» Task brief
Retype the material that follows exactly, limited to the lines from the one with "Deben (Spencer/Barnard)" through the one with "медійними даними.", and keep out all pictures.

» Input
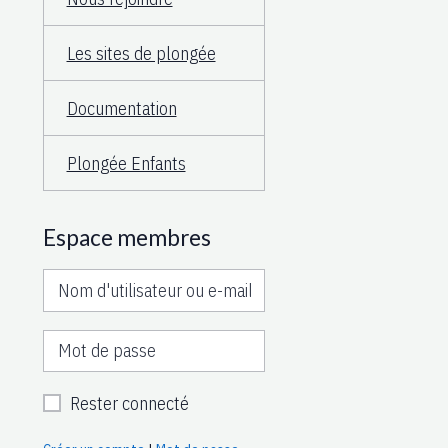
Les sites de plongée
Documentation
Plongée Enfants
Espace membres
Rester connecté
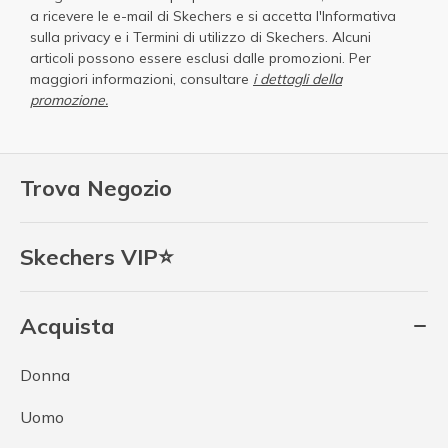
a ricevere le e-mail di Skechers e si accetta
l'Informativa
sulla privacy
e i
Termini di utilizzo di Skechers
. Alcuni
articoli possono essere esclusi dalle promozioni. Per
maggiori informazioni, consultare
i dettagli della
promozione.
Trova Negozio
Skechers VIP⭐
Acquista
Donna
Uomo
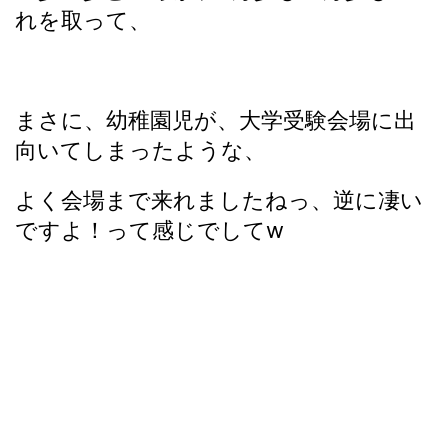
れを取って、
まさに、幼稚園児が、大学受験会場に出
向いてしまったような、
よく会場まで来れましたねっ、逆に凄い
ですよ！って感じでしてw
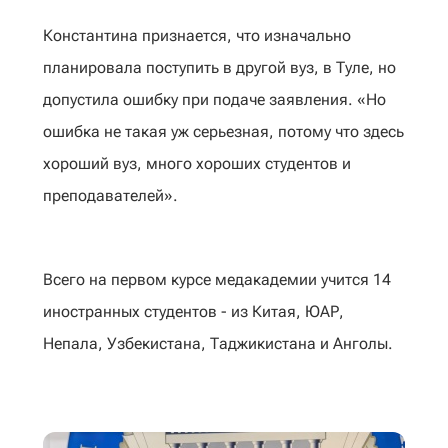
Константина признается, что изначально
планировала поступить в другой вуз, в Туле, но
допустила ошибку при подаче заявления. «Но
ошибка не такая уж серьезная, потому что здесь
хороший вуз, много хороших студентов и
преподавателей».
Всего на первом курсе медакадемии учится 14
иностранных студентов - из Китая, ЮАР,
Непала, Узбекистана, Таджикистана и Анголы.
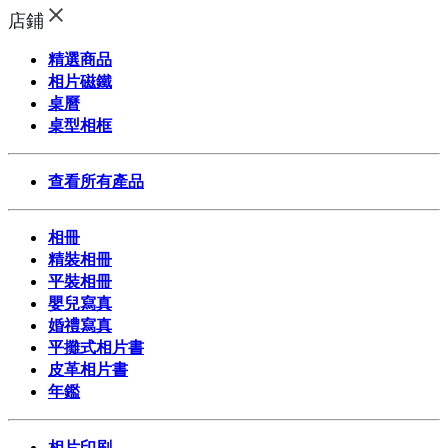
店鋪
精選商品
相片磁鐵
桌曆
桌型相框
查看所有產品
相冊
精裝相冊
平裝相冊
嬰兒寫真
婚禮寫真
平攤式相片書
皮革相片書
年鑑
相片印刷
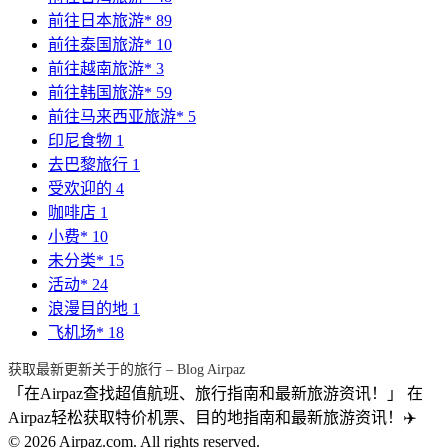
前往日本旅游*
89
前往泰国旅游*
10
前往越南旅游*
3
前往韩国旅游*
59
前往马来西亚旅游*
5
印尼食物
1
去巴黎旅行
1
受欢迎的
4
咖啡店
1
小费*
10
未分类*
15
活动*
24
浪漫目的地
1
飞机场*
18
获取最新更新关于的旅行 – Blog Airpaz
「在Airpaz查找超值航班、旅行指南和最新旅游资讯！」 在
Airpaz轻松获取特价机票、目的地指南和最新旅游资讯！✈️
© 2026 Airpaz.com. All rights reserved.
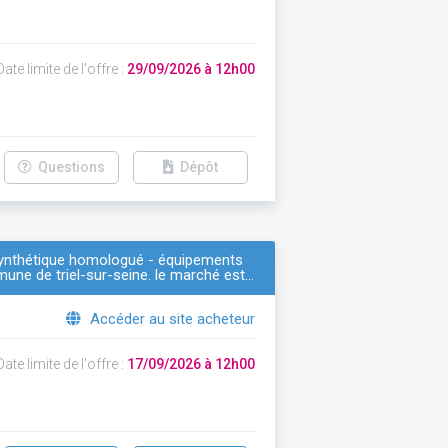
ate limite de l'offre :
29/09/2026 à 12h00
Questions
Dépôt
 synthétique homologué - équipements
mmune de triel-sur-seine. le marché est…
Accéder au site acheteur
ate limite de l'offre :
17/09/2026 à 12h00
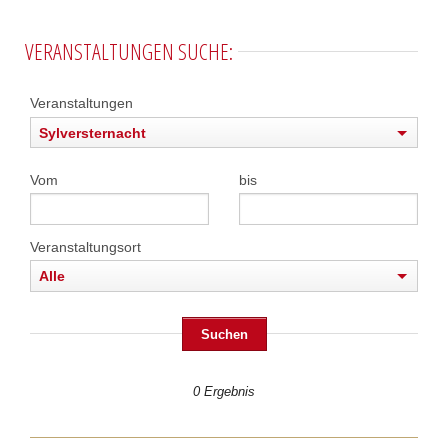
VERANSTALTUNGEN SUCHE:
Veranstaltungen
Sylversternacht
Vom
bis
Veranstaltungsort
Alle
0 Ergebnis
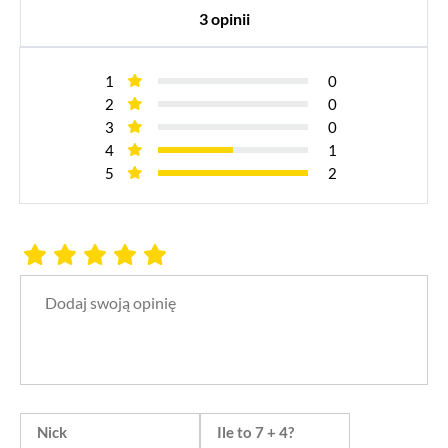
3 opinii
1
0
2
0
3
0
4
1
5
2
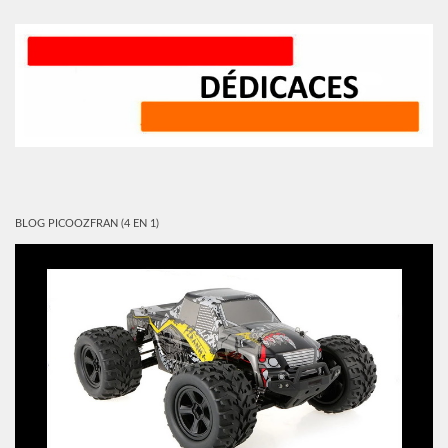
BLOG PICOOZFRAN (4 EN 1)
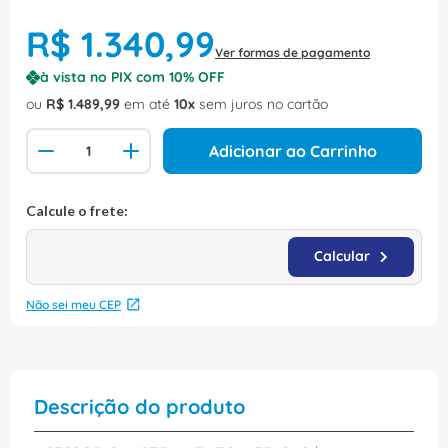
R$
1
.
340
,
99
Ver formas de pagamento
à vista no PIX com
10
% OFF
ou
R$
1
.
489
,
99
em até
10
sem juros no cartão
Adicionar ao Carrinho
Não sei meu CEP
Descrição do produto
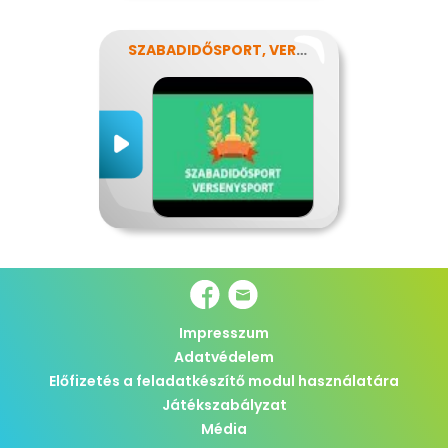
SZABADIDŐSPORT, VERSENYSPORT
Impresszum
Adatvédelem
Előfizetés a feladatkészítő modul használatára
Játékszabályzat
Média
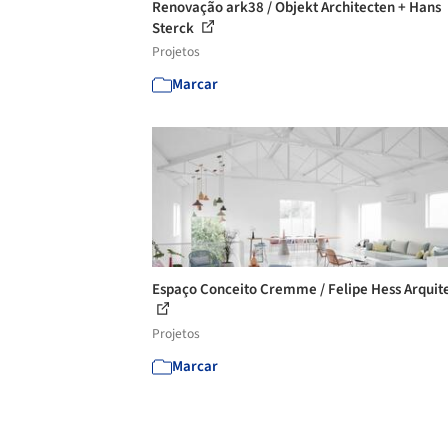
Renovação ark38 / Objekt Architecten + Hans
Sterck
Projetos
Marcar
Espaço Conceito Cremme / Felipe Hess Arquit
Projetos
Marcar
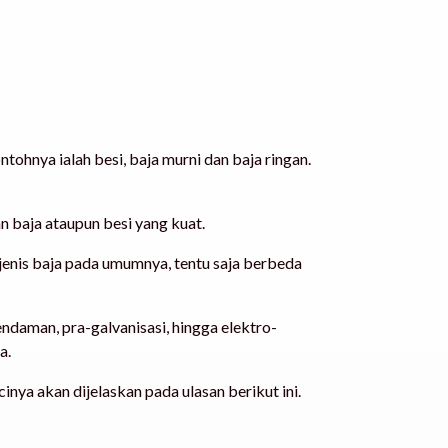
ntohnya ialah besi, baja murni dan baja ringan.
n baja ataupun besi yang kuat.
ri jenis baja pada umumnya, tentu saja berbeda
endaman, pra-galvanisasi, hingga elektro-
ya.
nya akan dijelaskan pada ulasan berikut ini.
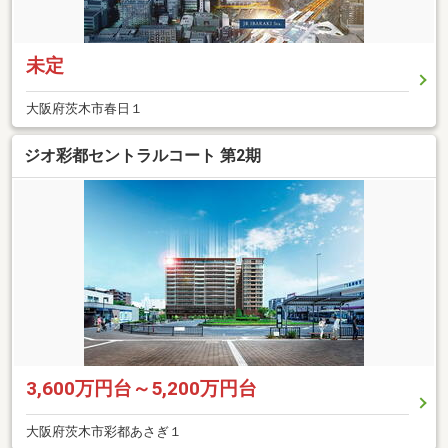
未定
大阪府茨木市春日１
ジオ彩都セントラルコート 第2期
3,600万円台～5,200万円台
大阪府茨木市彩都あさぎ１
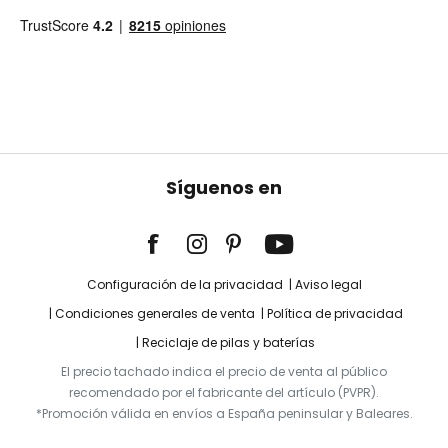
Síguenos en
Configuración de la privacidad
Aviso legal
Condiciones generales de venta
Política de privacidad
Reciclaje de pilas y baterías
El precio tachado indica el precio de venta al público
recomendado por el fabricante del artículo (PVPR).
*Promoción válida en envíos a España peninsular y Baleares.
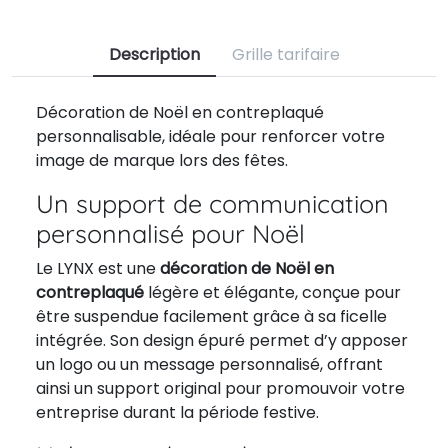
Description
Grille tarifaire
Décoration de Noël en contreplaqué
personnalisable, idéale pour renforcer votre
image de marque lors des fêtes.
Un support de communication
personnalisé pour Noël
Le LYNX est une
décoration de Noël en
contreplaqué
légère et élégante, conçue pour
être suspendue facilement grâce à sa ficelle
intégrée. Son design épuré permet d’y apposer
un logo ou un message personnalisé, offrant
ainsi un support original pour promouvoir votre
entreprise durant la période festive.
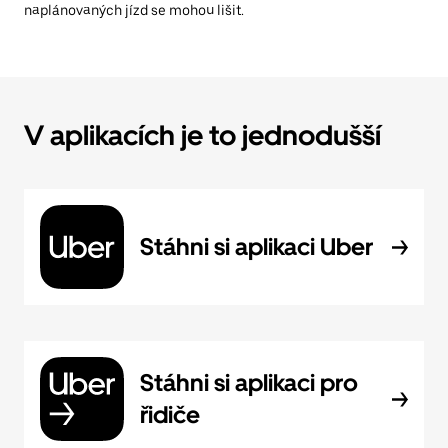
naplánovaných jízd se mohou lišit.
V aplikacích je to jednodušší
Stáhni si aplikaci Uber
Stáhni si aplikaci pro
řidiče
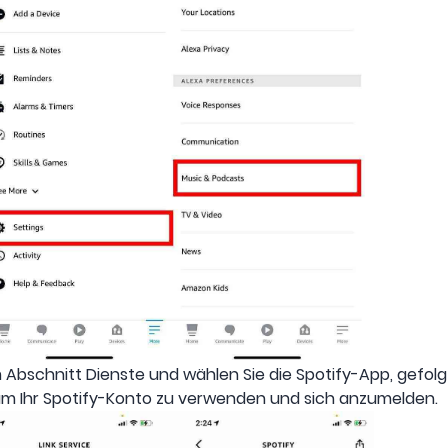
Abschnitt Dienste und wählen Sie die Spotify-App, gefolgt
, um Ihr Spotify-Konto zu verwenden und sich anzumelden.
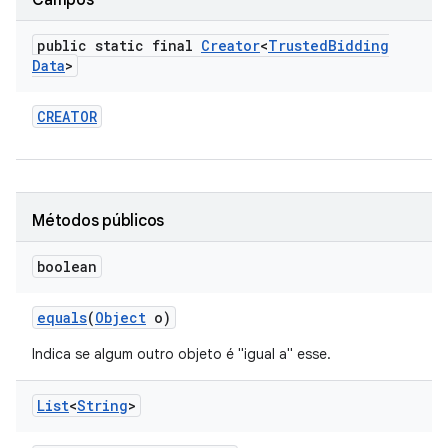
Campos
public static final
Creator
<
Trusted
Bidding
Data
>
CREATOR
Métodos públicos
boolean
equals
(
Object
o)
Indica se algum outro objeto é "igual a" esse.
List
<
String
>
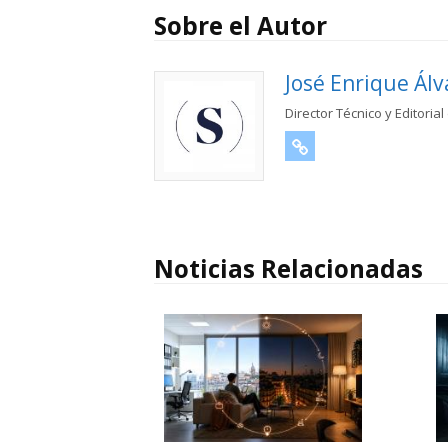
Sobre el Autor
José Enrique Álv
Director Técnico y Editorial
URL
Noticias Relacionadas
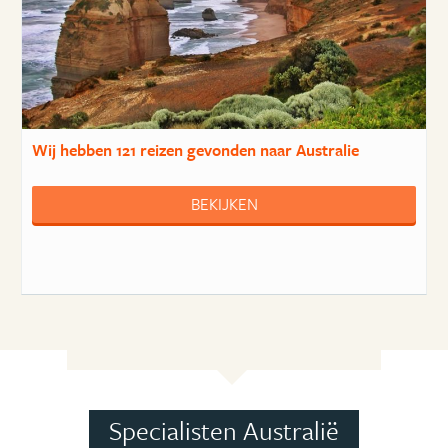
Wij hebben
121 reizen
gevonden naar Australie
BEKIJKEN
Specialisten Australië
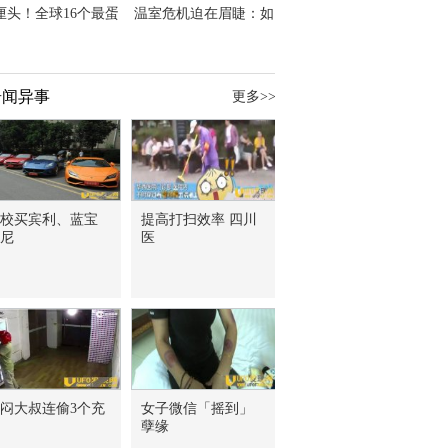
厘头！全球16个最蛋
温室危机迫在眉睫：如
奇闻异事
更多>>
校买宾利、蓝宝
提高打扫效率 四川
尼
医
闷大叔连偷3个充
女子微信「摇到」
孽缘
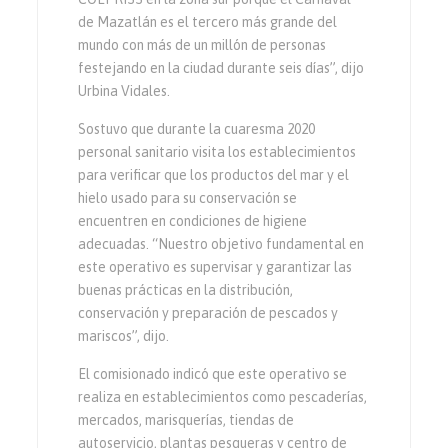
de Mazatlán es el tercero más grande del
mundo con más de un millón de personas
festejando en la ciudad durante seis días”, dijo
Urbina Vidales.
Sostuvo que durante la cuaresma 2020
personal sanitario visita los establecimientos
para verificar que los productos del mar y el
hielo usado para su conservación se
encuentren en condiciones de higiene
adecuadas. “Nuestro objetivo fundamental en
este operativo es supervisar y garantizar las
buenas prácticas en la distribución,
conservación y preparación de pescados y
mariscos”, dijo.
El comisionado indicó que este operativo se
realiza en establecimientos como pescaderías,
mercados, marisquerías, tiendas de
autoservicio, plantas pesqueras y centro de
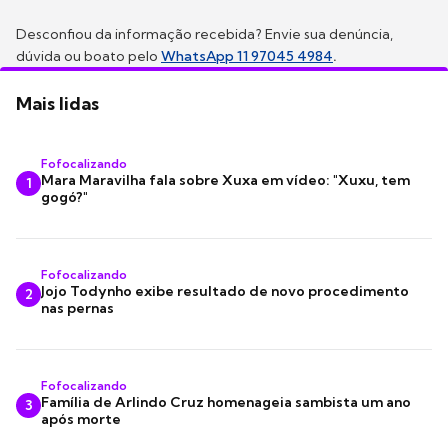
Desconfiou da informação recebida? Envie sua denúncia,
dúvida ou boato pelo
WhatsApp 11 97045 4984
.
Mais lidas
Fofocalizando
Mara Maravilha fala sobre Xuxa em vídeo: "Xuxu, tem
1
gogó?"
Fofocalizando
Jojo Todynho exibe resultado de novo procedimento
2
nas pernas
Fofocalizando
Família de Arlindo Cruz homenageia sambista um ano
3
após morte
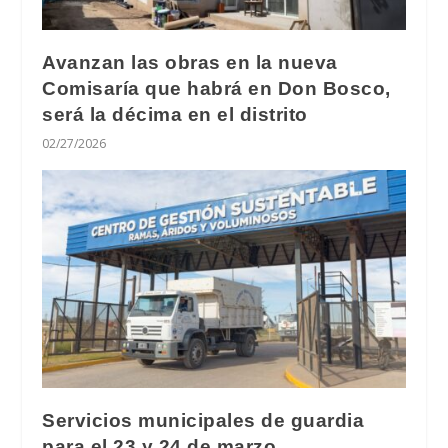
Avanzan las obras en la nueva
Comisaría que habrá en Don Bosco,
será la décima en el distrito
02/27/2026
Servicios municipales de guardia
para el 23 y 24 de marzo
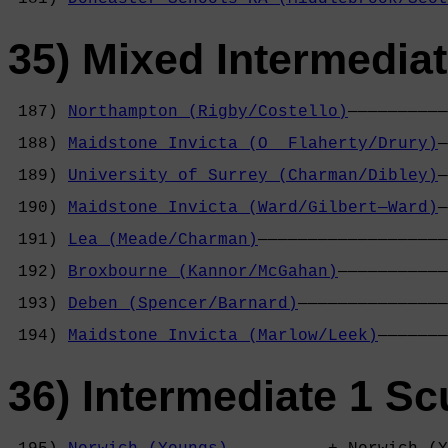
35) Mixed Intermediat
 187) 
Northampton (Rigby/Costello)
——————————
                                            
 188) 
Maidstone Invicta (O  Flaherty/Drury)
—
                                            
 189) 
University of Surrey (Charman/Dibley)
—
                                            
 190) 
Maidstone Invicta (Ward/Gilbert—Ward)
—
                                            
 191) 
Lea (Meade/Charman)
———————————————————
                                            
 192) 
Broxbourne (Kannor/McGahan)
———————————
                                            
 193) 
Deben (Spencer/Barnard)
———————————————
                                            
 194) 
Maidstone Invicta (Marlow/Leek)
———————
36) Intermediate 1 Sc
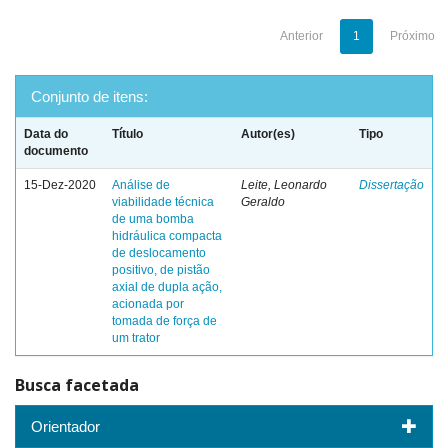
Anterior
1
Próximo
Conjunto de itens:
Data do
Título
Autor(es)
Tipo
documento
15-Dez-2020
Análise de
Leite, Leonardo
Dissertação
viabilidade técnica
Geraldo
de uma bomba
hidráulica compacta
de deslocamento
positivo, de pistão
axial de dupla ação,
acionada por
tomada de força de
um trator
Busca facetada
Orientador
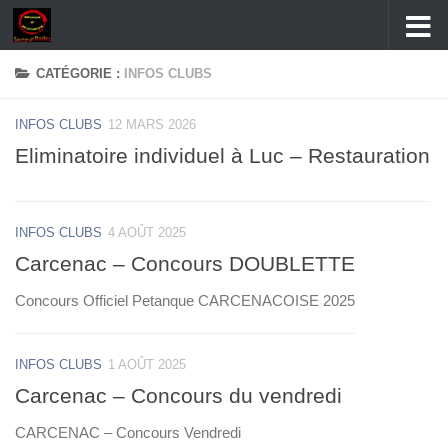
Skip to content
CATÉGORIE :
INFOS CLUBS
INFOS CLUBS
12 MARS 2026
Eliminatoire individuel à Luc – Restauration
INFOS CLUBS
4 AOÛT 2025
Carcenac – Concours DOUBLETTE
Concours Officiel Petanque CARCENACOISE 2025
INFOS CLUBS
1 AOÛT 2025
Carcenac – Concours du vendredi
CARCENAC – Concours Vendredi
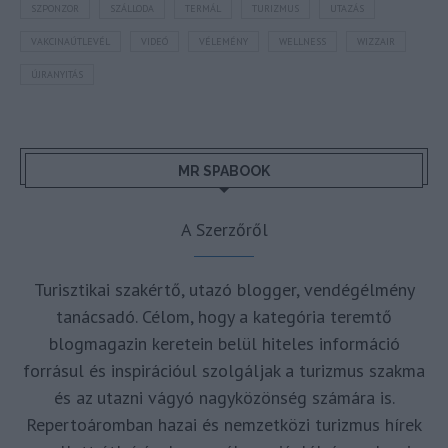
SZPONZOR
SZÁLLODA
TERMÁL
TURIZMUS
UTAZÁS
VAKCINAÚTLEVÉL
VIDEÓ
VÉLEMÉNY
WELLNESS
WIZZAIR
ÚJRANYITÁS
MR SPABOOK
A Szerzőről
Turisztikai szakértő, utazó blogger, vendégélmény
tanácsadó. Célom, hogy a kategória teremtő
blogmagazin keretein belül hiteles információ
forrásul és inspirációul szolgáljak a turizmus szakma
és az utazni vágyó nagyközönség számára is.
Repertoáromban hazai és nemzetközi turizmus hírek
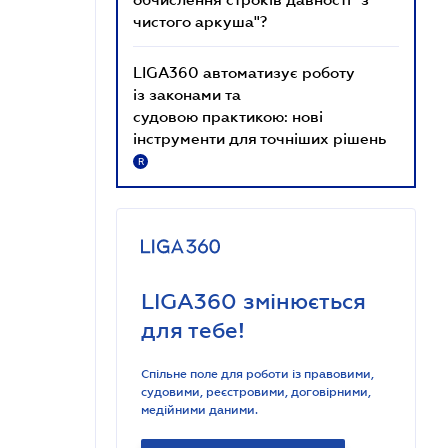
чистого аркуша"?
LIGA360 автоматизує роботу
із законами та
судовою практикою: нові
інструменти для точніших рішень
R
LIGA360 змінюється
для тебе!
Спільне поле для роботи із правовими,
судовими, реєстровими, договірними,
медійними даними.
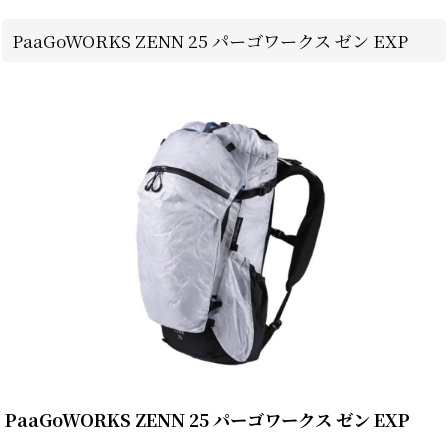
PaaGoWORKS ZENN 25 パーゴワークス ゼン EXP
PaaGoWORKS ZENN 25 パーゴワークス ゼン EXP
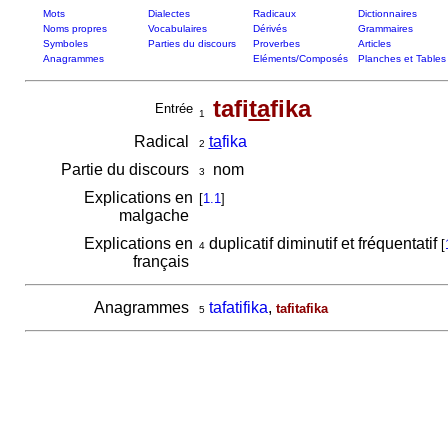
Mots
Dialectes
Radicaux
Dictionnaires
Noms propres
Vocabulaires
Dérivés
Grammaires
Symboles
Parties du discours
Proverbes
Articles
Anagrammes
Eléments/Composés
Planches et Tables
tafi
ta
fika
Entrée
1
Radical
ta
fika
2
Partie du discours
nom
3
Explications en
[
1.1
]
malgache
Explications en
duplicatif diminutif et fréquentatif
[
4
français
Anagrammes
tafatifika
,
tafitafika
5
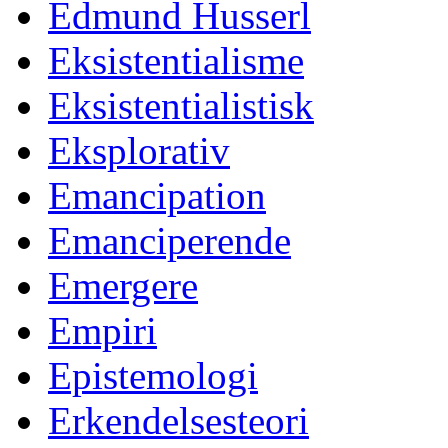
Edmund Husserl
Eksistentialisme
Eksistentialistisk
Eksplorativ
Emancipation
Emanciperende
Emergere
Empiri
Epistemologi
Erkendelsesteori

» Response for this exercise
Deben (Spencer/Barnard)
———————————————
                                            
 194) 
Maidstone Invicta (Marlow/Leek)
———————
36) Intermediate 1 Sc
Anterior
1
Próximo
Conjunto de itens:
Data do
Título
Autor(es)
Tipo
documento
15-Dez-2020
Análise de
Leite, Leonardo
Dissertação
viabilidade técnica
Geraldo
de uma bomba
hidráulica compacta
de deslocamento
positivo, de pistão
axial de dupla ação,
acionada por
tomada de força de
um trator
Busca facetada
Orientador
Skip to content
CATÉGORIE :
INFOS CLUBS
INFOS CLUBS
12 MARS 2026
Eliminatoire individuel à Luc – Restauration
INFOS CLUBS
4 AOÛT 2025
Carcenac – Concours DOUBLETTE
Concours Officiel Petanque CARCENACOISE 2025
INFOS CLUBS
1 AOÛT 2025
Carcenac – Concours du vendredi
CARCENAC – Concours Vendredi
SZPONZOR
SZÁLLODA
TERMÁL
TURIZMUS
UTAZÁS
VAKCINAÚTLEVÉL
VIDEÓ
VÉLEMÉNY
WELLNESS
WIZZAIR
ÚJRANYITÁS
MR SPABOOK
A Szerzőről
Turisztikai szakértő, utazó blogger, vendégélmény
tanácsadó. Célom, hogy a kategória teremtő
blogmagazin keretein belül hiteles információ
forrásul és inspirációul szolgáljak a turizmus szakma
és az utazni vágyó nagyközönség számára is.
Repertoáromban hazai és nemzetközi turizmus hírek
чистого аркуша"?
LIGA360 автоматизує роботу
із законами та
судовою практикою: нові
інструменти для точніших рішень
R
LIGA360 змінюється
для тебе!
Спільне поле для роботи із правовими,
судовими, реєстровими, договірними,
медійними даними.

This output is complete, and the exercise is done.